WORK TASK
Please write out the passage of the lifting forum thread below from "Current 1RM: Bench" to "YEARS of dedication.", word for word.

━━ PAGE EXCERPT ━━

T Nation

How Long Did It Take?


#1

I'm a newbie--almost 1 year into serious lifting after screwing around with weights on and off (mostly off) for a few years.
Current 1RM: Bench 225, DL 365, Squat 225. Not great but I'm rapidly improving and love lifting heavy.

I hear quite a few guys saying they can bench 400, squat+dl 500. Big numbers imo. How did you reach these numbers?

For example, if you can bench 400 did you reach 300 after 2-3 years and then move up real slow after that. I'm guessing most people spike up quickly for a year or two then it's lots of small gains.

Maybe I'm wrong and it's been slow and steady. Just curious when I read about Westside guys putting up 600-700 lbs. Have they been gaining 10-15 lbs every few months or just started out as monsters.

My dl increase has been real linear--gone up about 10-15lbs. each month for the last 10 months. Would love for this to continue


#2

VERY quick at first then SLOW with a 5lb increse being GREAT. But you also get a spurt from time to time. Just figure YEARS of dedication.

No telling or giving an exact answer as its different for everyone. Just once you get to a seemingly respectable base Yes it slows and takes real WORK!!!


#3

Phil gave a pretty good answer. You should have made some fairly good and steady gains right when you started getting serious, if not, you migh thave to reassess what you have been doing.

Of the big three lifts, the slowest for me overall has been the squat, which was by far my best lift when I started getting serious. My deadlift gained the fastest and I think the only thing that slowed it down was mental. I hit 500 in the deadlift in about two and a half years after my very first deadlift attempt.

When I was younger, my first strength goal was a lifetime goal to bench 405. I still haven't gotten there, but now that I am close I realize I have more in me and need to aim a lot higher.

Again, for me I think the bench was mental. I got up to 295-300 within maybe just under 2 years and got stuck there for what seemed like forever. I just couldn't press 3 plates. Once I hit 315 it shot up a little again and my last max was about 4 months ago at 355.

But I'm sure all my lifts are down right now since I was recently hit by a car and haven't lifted heavy in a couple months.

Just to reiterate, I know it can be fun to know, but my numbers mean nothing to you. You may reach these numbers faster or it may take longer.

━━━
━━ INPUT DATA ━━

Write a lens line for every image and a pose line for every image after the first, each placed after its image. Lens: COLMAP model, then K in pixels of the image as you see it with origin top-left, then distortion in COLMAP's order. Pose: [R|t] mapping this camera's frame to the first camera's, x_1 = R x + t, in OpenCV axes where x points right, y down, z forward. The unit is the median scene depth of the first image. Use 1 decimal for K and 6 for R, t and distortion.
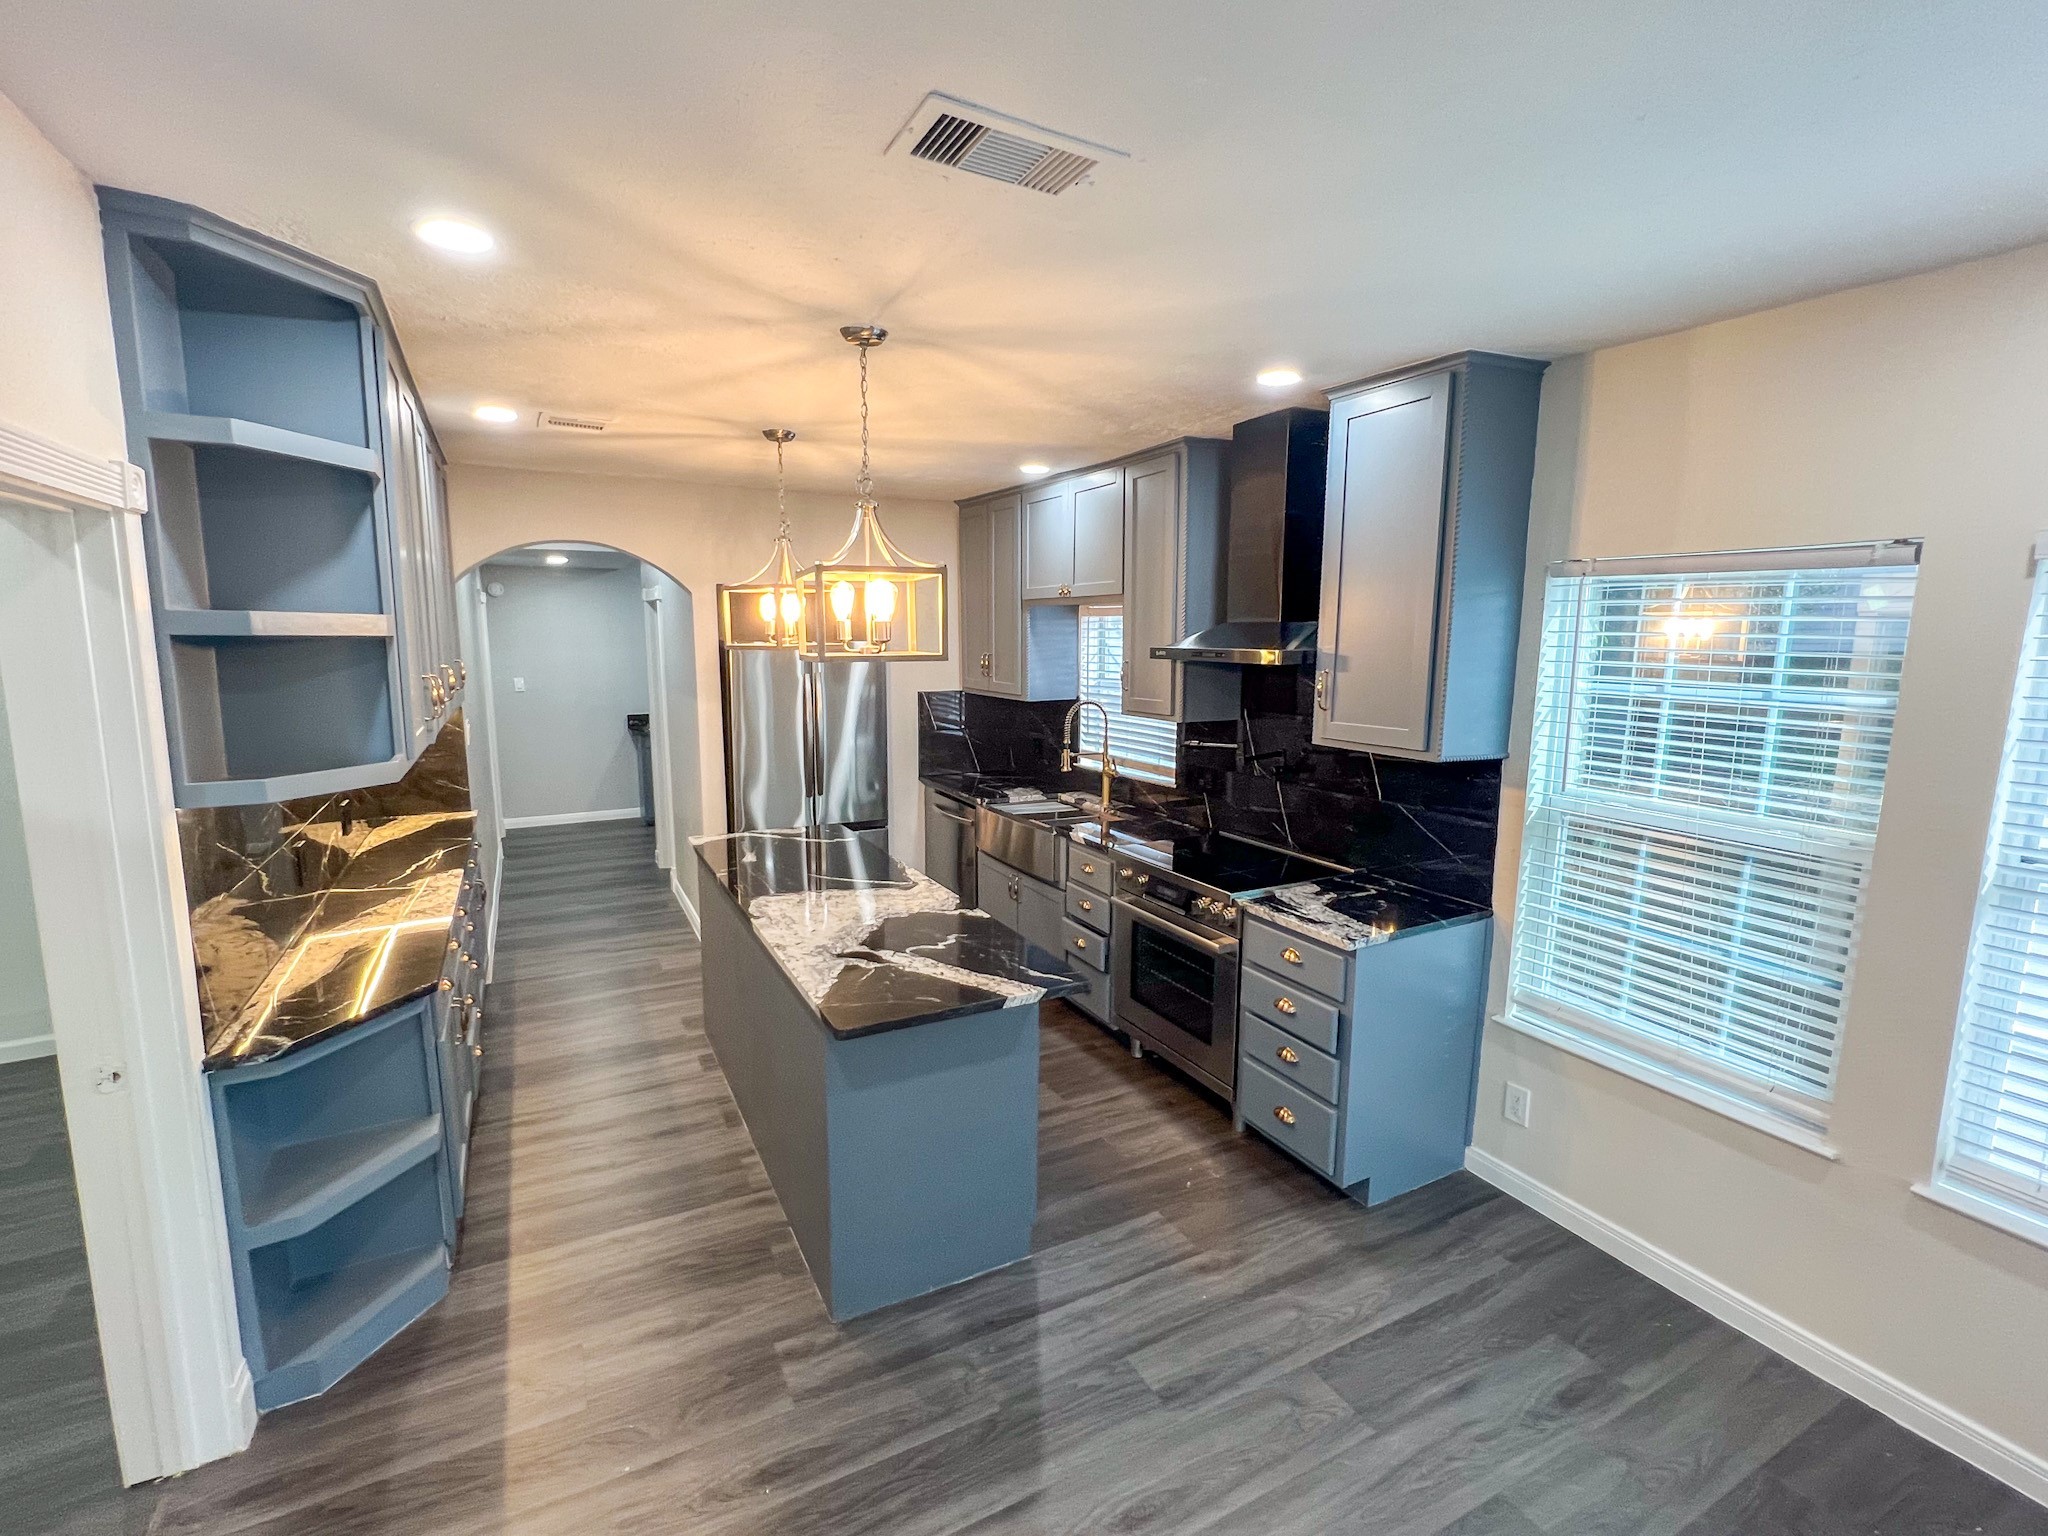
lens RADIAL K [[906.3, 0, 1015.7], [0, 906.3, 767.2], [0, 0, 1]] dist [-0.003192, 0.001287]
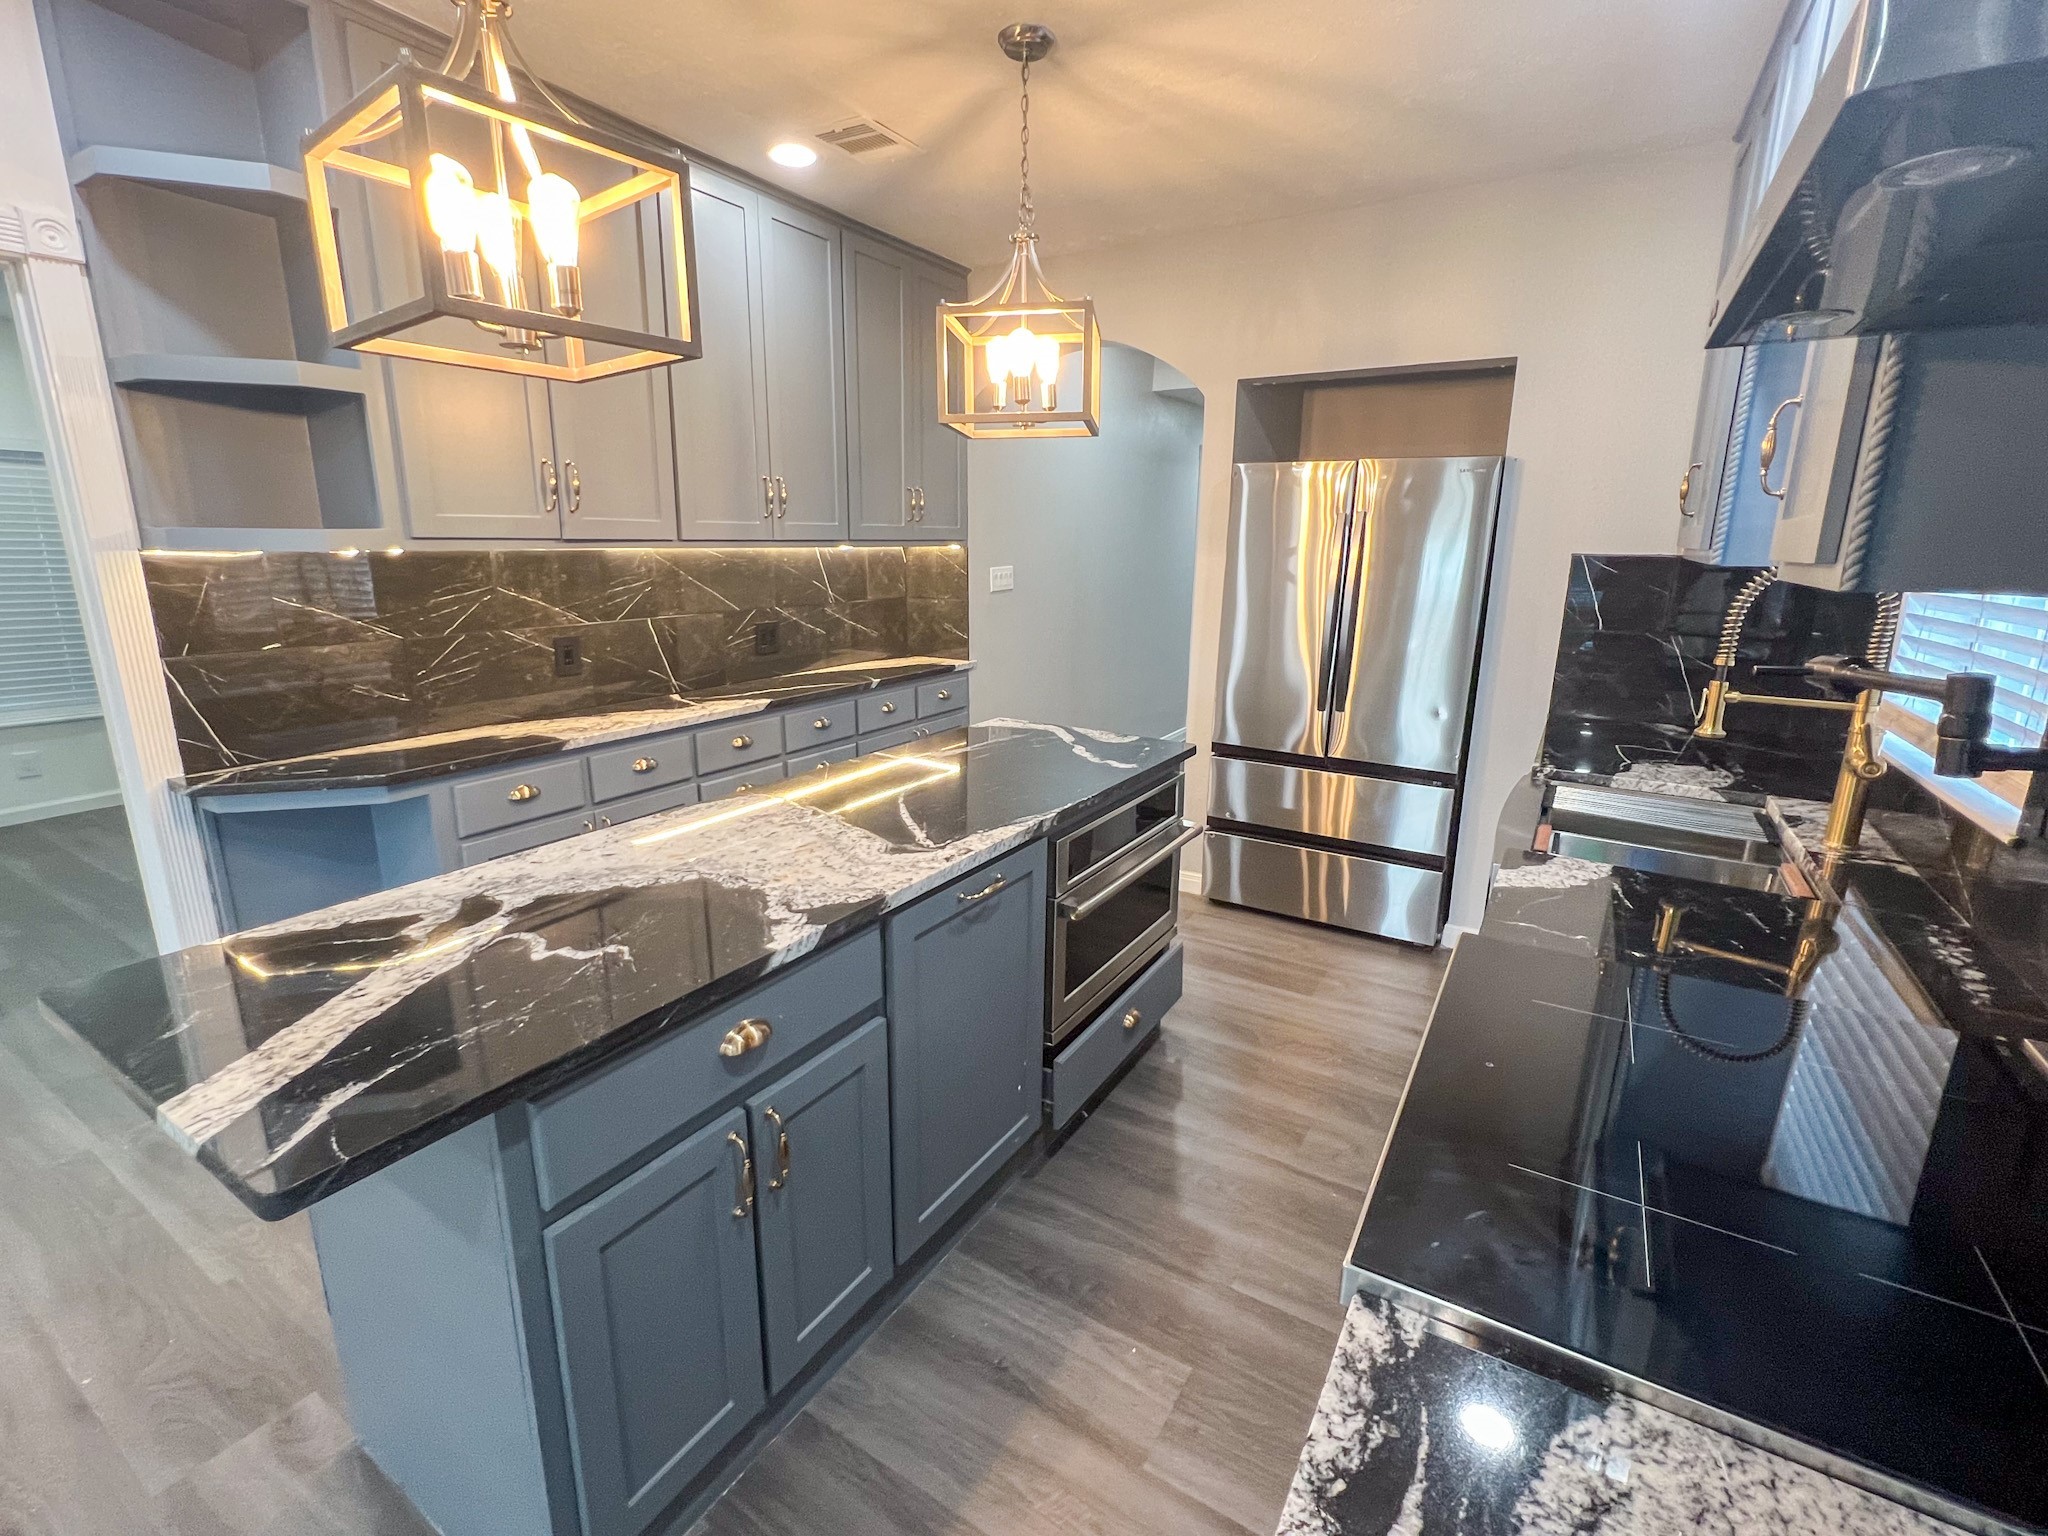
lens RADIAL K [[906.3, 0, 1019.7], [0, 906.3, 763.2], [0, 0, 1]] dist [-0.003192, 0.001287]
pose [[0.499232, 0.208466, -0.841017, 0.423977], [-0.133012, 0.977560, 0.163355, -0.014305], [0.856198, 0.030313, 0.515757, 0.957010]]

━━━

WORKED SOLUTION
Current 1RM: Bench 225, DL 365, Squat 225. Not great but I'm rapidly improving and love lifting heavy.

I hear quite a few guys saying they can bench 400, squat+dl 500. Big numbers imo. How did you reach these numbers?

For example, if you can bench 400 did you reach 300 after 2-3 years and then move up real slow after that. I'm guessing most people spike up quickly for a year or two then it's lots of small gains.

Maybe I'm wrong and it's been slow and steady. Just curious when I read about Westside guys putting up 600-700 lbs. Have they been gaining 10-15 lbs every few months or just started out as monsters.

My dl increase has been real linear--gone up about 10-15lbs. each month for the last 10 months. Would love for this to continue


#2

VERY quick at first then SLOW with a 5lb increse being GREAT. But you also get a spurt from time to time. Just figure YEARS of dedication.